LABBÉ Verlag
Mellvil - Ein Kinderforum zum Klarkommen

Krimirätsel der Woche

Schrecken in der Umkleidekabine
"Peter! Wir haben jetzt Sportunterricht", rief Michael Green seinem Klassenkameraden zu. Wie immer hatte sich Peter tief in die Lektüre eines wissenschaftlichen Buches vertieft und wieder mal Zeit und Raum vergessen. "Sport! Oh, verdammt!"

Peter mochte Sport nicht besonders gerne. Die anderen aber umso mehr. "Komm, beeil dich. Wir spielen heute Völkerball. Mädchen gegen Jungen", erinnere ihn Michael Green. Peter holte seufzend sein Sportzeug aus der Schultasche und trottelte hinter den anderen her.

Die Mädchen lachten. "Du hast wohl Angst, dass wir wieder gewinnen, was? Letztes Mal haben wir euch Jungen ja auch ganz schön fertig gemacht." "Diesmal nicht!", rief Richard. "Diesmal machen wir euch platt, dass ihr nicht mehr wisst, wo oben und unten ist."

Es wurde ein spannendes Spiel. Peter war gleich einer der ersten, die abgeworfen wurde, aber das störte nicht weiter. Er war den Jungen sowieso keine Hilfe. "Ich muss mal auf`s Klo", murmelte er und verschwand auf die Toilette.

Die anderen spielten, als ginge es um ihr Leben. Michael Green schaffte es, zwei Mädchen gleichzeitig abzuwerfen, aber dafür traf ihn die dicke Dorothee mit dem Ball genau auf den Po, und das war irgendwie auch peinlich. Die Mädchen lachten sich über ihn kaputt.

"Hast du gerade über einen Kriminalfall nachgedacht, oder warum schleichst du so über das Spielfeld?", kicherte Gitte. Zur Strafe schleuderte Michael Greens Freund Thomas Gitte den Ball gegen die Hand, sodass sie auch abgeworfen war.

Zuletzt waren noch Frieder und Steffen in der Jungenmannschaft und Kerstin und Michaela in der Mädchenmannschaft. Die Bälle flogen hin und her. Zuerst wurde Frieder getroffen, danach Thomas. Die Mädchen hatten gesiegt. Sie umarmten sich und feierten ihren Sieg.

"Jungen sind doch irgendwie das schwache Geschlecht", kicherte Gitte. "Warte, wenn die alte Zicke in die Klasse kommt. Dann kriegt sie eine auf ihre freche Klappe", zischte Frieder zwischen den Zähnen.

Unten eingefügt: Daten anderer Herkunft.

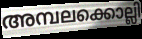
അമ്പലക്കൊല്ലി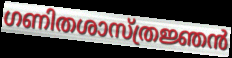
ഗണിതശാസ്ത്രജ്ഞൻ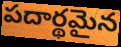
పదార్థమైనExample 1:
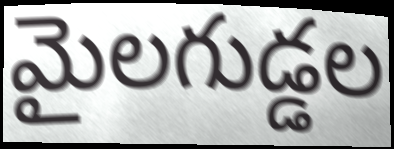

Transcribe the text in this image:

మైలగుడ్డల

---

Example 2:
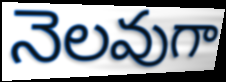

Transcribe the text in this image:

నెలవుగా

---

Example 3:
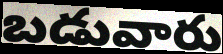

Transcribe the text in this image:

బడువారు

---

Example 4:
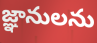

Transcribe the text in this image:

జ్ఞానులను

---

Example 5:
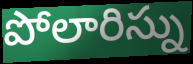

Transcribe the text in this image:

పోలారిస్నుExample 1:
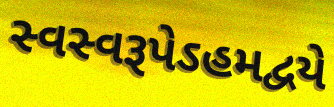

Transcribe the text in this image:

સ્વસ્વરૂપેઽહમદ્વયે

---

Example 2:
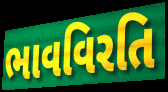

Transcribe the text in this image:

ભાવવિરતિ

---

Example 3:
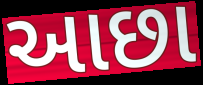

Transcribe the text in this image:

આછા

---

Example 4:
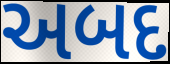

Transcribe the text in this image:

અબદ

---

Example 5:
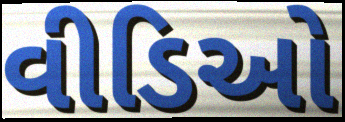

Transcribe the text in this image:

વીડિઓ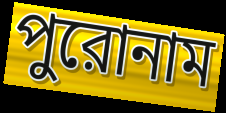
পুরোনাম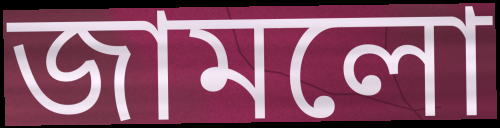
জামলোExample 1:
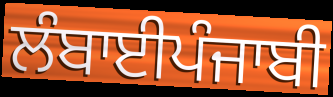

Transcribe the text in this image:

ਲੰਬਾਈਪੰਜਾਬੀ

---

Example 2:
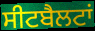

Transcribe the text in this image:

ਸੀਟਬੈਲਟਾਂ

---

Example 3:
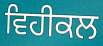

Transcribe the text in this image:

ਵਿਹੀਕਲ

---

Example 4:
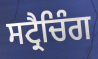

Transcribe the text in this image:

ਸਟ੍ਰੈਚਿੰਗ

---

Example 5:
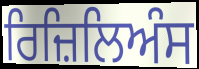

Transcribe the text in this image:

ਰਿਜ਼ਿਲਿਅੰਸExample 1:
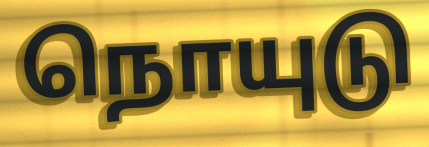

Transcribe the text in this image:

நொயுடு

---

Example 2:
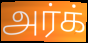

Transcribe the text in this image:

அர்க்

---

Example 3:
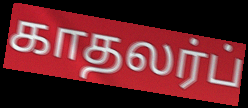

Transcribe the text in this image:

காதலர்ப்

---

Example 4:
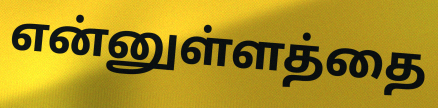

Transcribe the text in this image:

என்னுள்ளத்தை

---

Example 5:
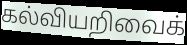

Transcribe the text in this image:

கல்வியறிவைக்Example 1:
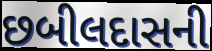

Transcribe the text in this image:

છબીલદાસની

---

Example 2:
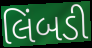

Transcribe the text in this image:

લિંબડી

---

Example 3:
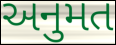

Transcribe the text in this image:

અનુમત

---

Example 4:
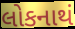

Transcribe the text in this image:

લોકનાથં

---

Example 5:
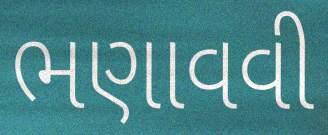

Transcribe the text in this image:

ભણાવવીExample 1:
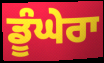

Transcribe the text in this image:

ਡੂੰਘੇਰਾ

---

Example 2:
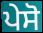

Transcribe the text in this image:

ਪੇਸੋ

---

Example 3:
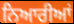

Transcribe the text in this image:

ਨਿਆਰੀਆਂ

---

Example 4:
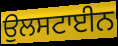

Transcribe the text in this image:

ਉਲਸਟਾਈਨ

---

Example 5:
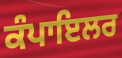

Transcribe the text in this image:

ਕੰਪਾਇਲਰ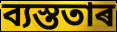
ব্যস্ততাৰ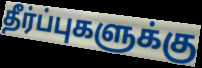
தீர்ப்புகளுக்கு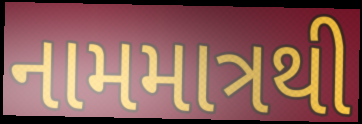
નામમાત્રથી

In den Umkleidekabinen der Mädchen ging es heiß her. Die Mädchen lachten und klopften sich auf die Schultern. Im Raum der Jungen ging es schweigsam zu. Die Jungen zogen zähneknirschend ihre Sachen an.

Und dann plötzlich roch es in der Mädchenumkleidekabine komisch. "Bist du das, Gitte?", fragte Dorothee. "Es riecht so nach Schweißfüßen." "Spinnst du?", zischte Gitte. "Ich wasche meine Füße jeden Tag." Aber der Gestank wurde immer schlimmer. Es war unerträglich.

Kreischend rannten die Mädchen aus der Kabine. Gitte war noch in Sportzeug, Dorothee ohne Strümpfe und Klara sogar komplett in Unterwäsche. Die Jungen standen angezogen vor dem Ausgang und warteten auf den Sportlehrer. Als sie die Mädchen sahen, fingen sie schallend an zu lachen.

Herr Heinrichs, der Sportlehrer, ging dem Gestank auf den Grund. "Eine Stinkbombe", sagte er. "In der Mädchenumkleidekabine hinter der Heizung. Mädchen, da gibt es nur eins. Entweder, ihr zieht euch in dem stinkenden Raum um, oder ihr müsst den Matheunterricht in Unterwäsche mitmachen."

War das ein Geschrei! "Ich möchte wissen, wer das gewesen ist", brüllte Gitte.

"Tja, Privatdetektiv müsste man sein", konterte Michael Green.

Er wusste, wer es war. Weißt du es auch?